본문 바로가기

Programming

Linux kernel memory allocation

큰 흐름...(초기 슬랩을 위한 페이지 할당부분만을 따라갈때)


kmem_cache_alloc() -> 

slab_alloc() ->

__slab_alloc() ->

new_slab_objects() ->

new_slab() ->

allocate_slab() ->


// page order 가 여기서 정해짐.(s->oo)

static struct page *allocate_slab(struct kmem_cache *s, gfp_t flags, int node)

{

struct page *page;

struct kmem_cache_order_objects oo = s->oo;


alloc_slab_page() ->

alloc_pages() -> (매크로임. 이부분에서 mm/page_alloc.c 부분으로 넘어가게됨)
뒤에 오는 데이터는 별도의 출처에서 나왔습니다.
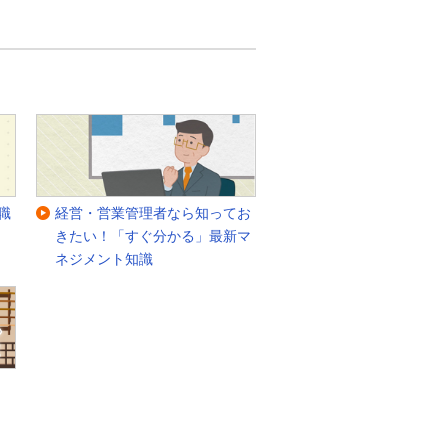
職
経営・営業管理者なら知ってお
きたい！「すぐ分かる」最新マ
ネジメント知識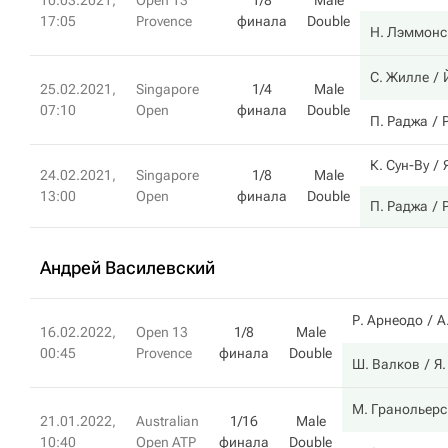
10.03.2021,
Open 13
1/8
Male
17:05
Provence
финала
Double
Н. Лэммонс
С. Жилле
25.02.2021,
Singapore
1/4
Male
07:10
Open
финала
Double
П. Раджа
К. Сун-Ву
24.02.2021,
Singapore
1/8
Male
13:00
Open
финала
Double
П. Раджа
Андрей Василевский
Р. Арнеодо
А
16.02.2022,
Open 13
1/8
Male
00:45
Provence
финала
Double
Ш. Валков
Я
М. Гранольерс
21.01.2022,
Australian
1/16
Male
10:40
Open ATP
финала
Double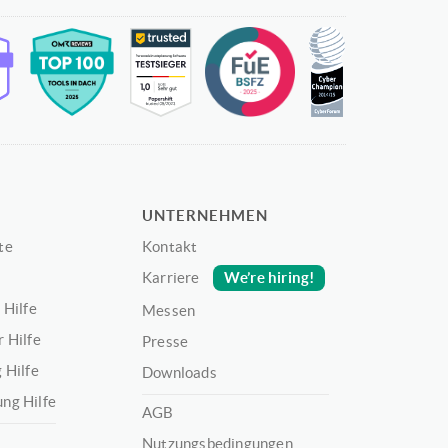
UNTERNEHMEN
te
Kontakt
We’re hiring!
Karriere
 Hilfe
Messen
 Hilfe
Presse
 Hilfe
Downloads
ng Hilfe
AGB
Nutzungsbedingungen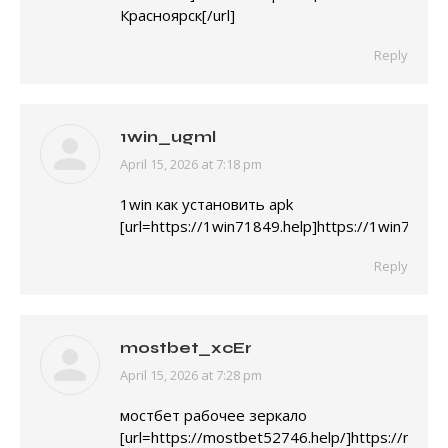
Красноярск[/url]
Reply
1win_ugml
April 15, 2026 at 7:18 pm
says:
1win как установить apk
[url=https://1win71849.help]https://1win71849.
Reply
mostbet_xcEr
April 15, 2026 at 7:28 pm
says:
мостбет рабочее зеркало
[url=https://mostbet52746.help/]https://mostb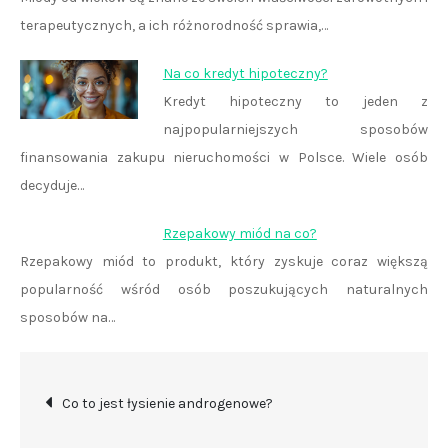
terapeutycznych, a ich różnorodność sprawia,…
Na co kredyt hipoteczny?
Kredyt hipoteczny to jeden z
najpopularniejszych sposobów
finansowania zakupu nieruchomości w Polsce. Wiele osób
decyduje…
Rzepakowy miód na co?
Rzepakowy miód to produkt, który zyskuje coraz większą
popularność wśród osób poszukujących naturalnych
sposobów na…
Nawigacja
Co to jest łysienie androgenowe?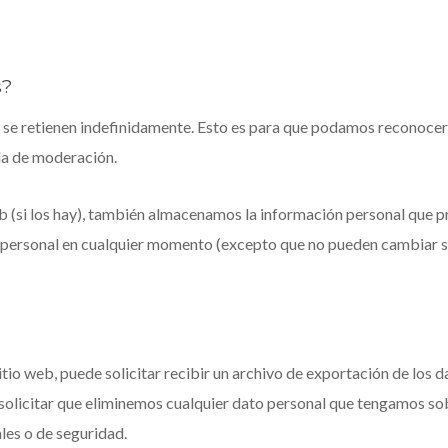
?
s?
s se retienen indefinidamente. Esto es para que podamos reconoce
la de moderación.
eb (si los hay), también almacenamos la información personal que p
ón personal en cualquier momento (excepto que no pueden cambiar 
itio web, puede solicitar recibir un archivo de exportación de los
olicitar que eliminemos cualquier dato personal que tengamos sob
les o de seguridad.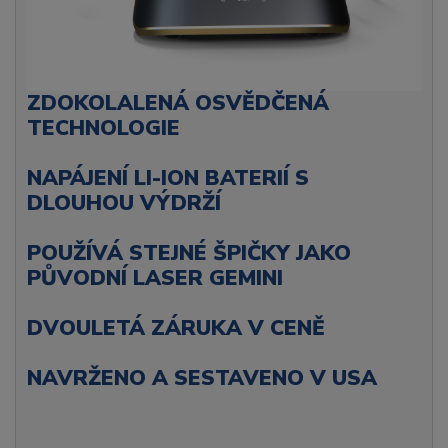
ZDOKOLALENÁ OSVĚDČENÁ
TECHNOLOGIE
NAPÁJENÍ LI-ION BATERIÍ S
DLOUHOU VÝDRŽÍ
POUŽÍVÁ STEJNÉ ŠPIČKY JAKO
PŮVODNÍ LASER GEMINI
DVOULETÁ ZÁRUKA V CENĚ
NAVRŽENO A SESTAVENO V USA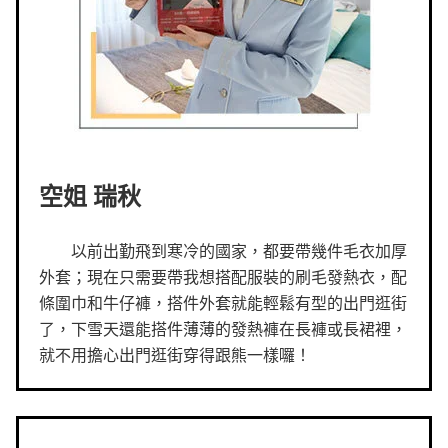
空姐 瑞秋
以前出勤飛到寒冷的國家，都要帶幾件毛衣加厚
外套；現在只需要帶我想搭配服裝的刷毛發熱衣，配
條圍巾和牛仔褲，搭件外套就能輕鬆有型的出門逛街
了，下雪天還能搭件薄薄的發熱褲在長褲或長裙裡，
就不用擔心出門逛街穿得跟熊一樣囉！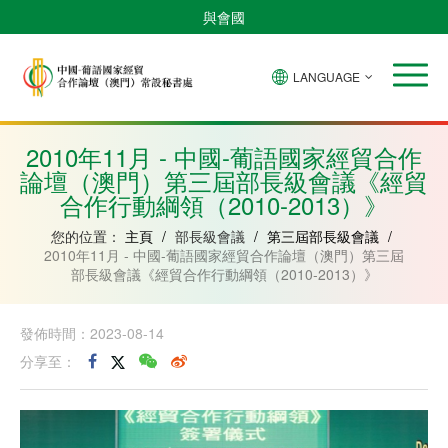
與會國
LANGUAGE
安
巴
佛
中
幾
赤
莫
葡
聖
東
哥
西
得
國
內
道
桑
萄
多
帝
拉
角
亞
幾
比
牙
美
汶
2010年11月 - 中國-葡語國家經貿合作
比
內
克
和
論壇（澳門）第三屆部長級會議《經貿
紹
亞
普
林
合作行動綱領（2010-2013）》
西
比
您的位置：
主頁
/
部長級會議
/
第三屆部長級會議
/
2010年11月 - 中國-葡語國家經貿合作論壇（澳門）第三屆
部長級會議《經貿合作行動綱領（2010-2013）》
發佈時間：2023-08-14
分享至：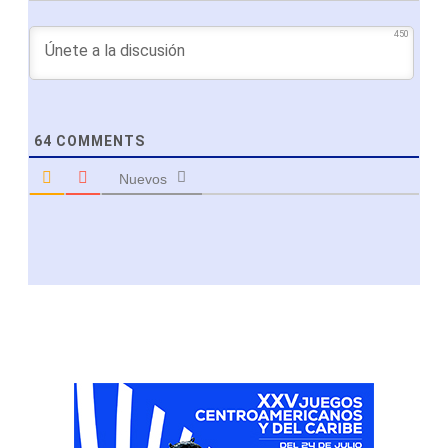
450
64
COMMENTS
Nuevos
따라가면 아래의 __alloc_pages_nodemask 를 부르게됨.(NUMA 설정이 없는경우)


/*

 * This is the 'heart' of the zoned buddy allocator.

 */

struct page *

__alloc_pages_nodemask(gfp_t gfp_mask, unsigned int order,

struct zonelist *zonelist, nodemask_t *nodemask)

{

enum zone_type high_zoneidx = gfp_zone(gfp_mask);

struct zone *preferred_zone;

struct page *page = NULL;

int migratetype = allocflags_to_migratetype(gfp_mask);


... gfp_zone 으로 ZONE index 가 정해지고 migrate type 이 여기서 정해짐.
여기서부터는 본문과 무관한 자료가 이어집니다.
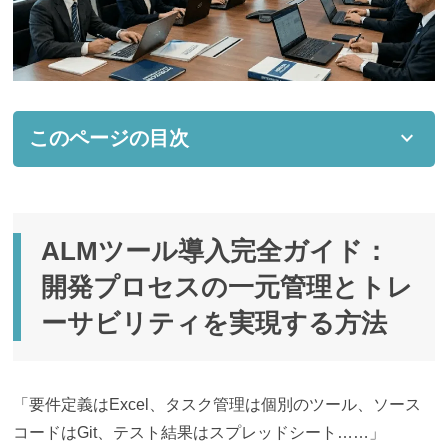
expand_more
このページの目次
ALMツール導入完全ガイド：開発プロセスの一元管理とト
レーサビリティを実現する方法
ALMツール導入完全ガイド：
ALMツールとは？ 開発ライフサイクルを一元管理す
る仕組みと必要性
開発プロセスの一元管理とトレ
ALM（アプリケーション・ライフサイクル管理）の4
ーサビリティを実現する方法
つの基本プロセス
何が違う？ ALMツールとPMツール（プロジェクト管理）
の決定的な違い
「要件定義はExcel、タスク管理は個別のツール、ソース
導入時にチェック！ ALMツールを選ぶときの4つの比較基
コードはGit、テスト結果はスプレッドシート……」
準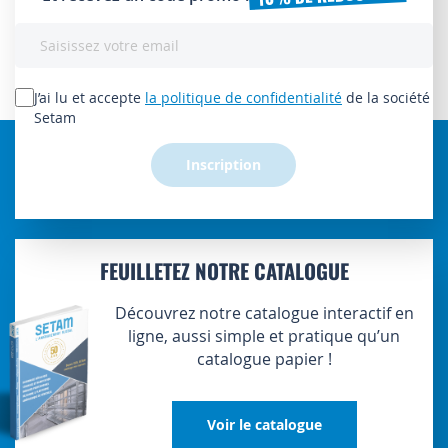
Inscription
à
notre
lettre
J’ai lu et accepte
la politique de confidentialité
de la société
d’information
Setam
:
Inscription
FEUILLETEZ NOTRE CATALOGUE
Découvrez notre catalogue interactif en
ligne, aussi simple et pratique qu’un
catalogue papier !
Voir le catalogue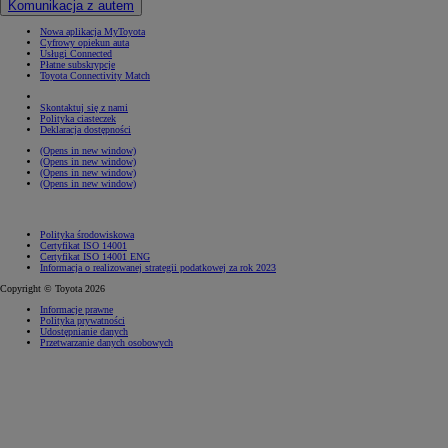
Komunikacja z autem
Nowa aplikacja MyToyota
Cyfrowy opiekun auta
Usługi Connected
Płatne subskrypcje
Toyota Connectivity Match
Skontaktuj się z nami
Polityka ciasteczek
Deklaracja dostępności
(Opens in new window)
(Opens in new window)
(Opens in new window)
(Opens in new window)
Polityka środowiskowa
Certyfikat ISO 14001
Certyfikat ISO 14001 ENG
Informacja o realizowanej strategii podatkowej za rok 2023
Copyright © Toyota 2026
Informacje prawne
Polityka prywatności
Udostępnianie danych
Przetwarzanie danych osobowych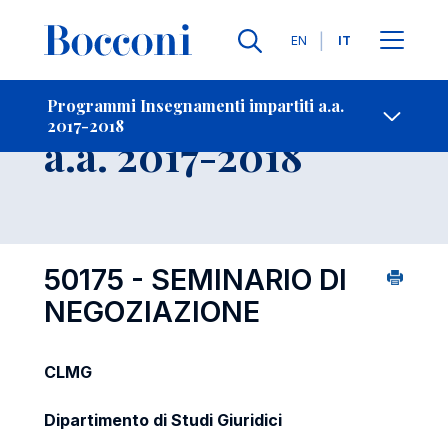
Lingue
EN
IT
Contatti
-
Insegnamento
Programmi Insegnamenti impartiti a.a.
2017-2018
Open s
a.a. 2017-2018
50175 - SEMINARIO DI
NEGOZIAZIONE
CLMG
Dipartimento di Studi Giuridici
/* First allocation attempt */

page = get_page_from_freelist(gfp_mask|__GFP_HARDWALL, nodemask, order,

zonelist, high_zoneidx, alloc_flags,

preferred_zone, migratetype);

if (unlikely(!page))

page = __alloc_pages_slowpath(gfp_mask, order,

zonelist, high_zoneidx, nodemask,

preferred_zone, migratetype);



페이지의 특정한 zone의 페이지 freelist 에서 꺼내오거나, alloc_pages_slowpath 에서 가져옴.


nodemask 에서 get_page_from_freelist 를 호출.


get_page_from_freelist() -> 

...

try_this_zone:

page = buffered_rmqueue(preferred_zone, zone, order,

gfp_mask, migratetype);

if (page)

break;

...

zone 리스트를 순회하다가 위에처럼 buffered_rmqueue 에서 페이지를 꺼내옴.


struct page *buffered_rmqueue(struct zone *preferred_zone,

struct zone *zone, int order, gfp_t gfp_flags,

int migratetype)

{

unsigned long flags;

struct page *page;

int cold = !!(gfp_flags & __GFP_COLD);


again:

if (likely(order == 0)) {

struct per_cpu_pages *pcp;

struct list_head *list;


local_irq_save(flags);

pcp = &this_cpu_ptr(zone->pageset)->pcp;

list = &pcp->lists[migratetype];

if (list_empty(list)) {

pcp->count += rmqueue_bulk(zone, 0,

pcp->batch, list,

migratetype, cold); // rmqueue!

if (unlikely(list_empty(list)))

goto failed;

}


if (cold)

page = list_entry(list->prev, struct page, lru);

else

page = list_entry(list->next, struct page, lru);


list_del(&page->lru);

pcp->count--;

} else {

if (unlikely(gfp_flags & __GFP_NOFAIL)) {

/*

* __GFP_NOFAIL is not to be used in new code.

*

* All __GFP_NOFAIL callers should be fixed so that they

* properly detect and handle allocation failures.

*

* We most definitely don't want callers attempting to

* allocate greater than order-1 page units with

* __GFP_NOFAIL.

*/

WARN_ON_ONCE(order > 1);

}

spin_lock_irqsave(&zone->lock, flags);

page = __rmqueue(zone, order, migratetype); // rmqueue!

spin_unlock(&zone->lock);

if (!page)

goto failed;


rmqueue_bulk 에서 1페이지만 꺼내오거나

order 가 1이상인경우 __rmqueue 에서 원하는만큼의 페이지를 가져옴.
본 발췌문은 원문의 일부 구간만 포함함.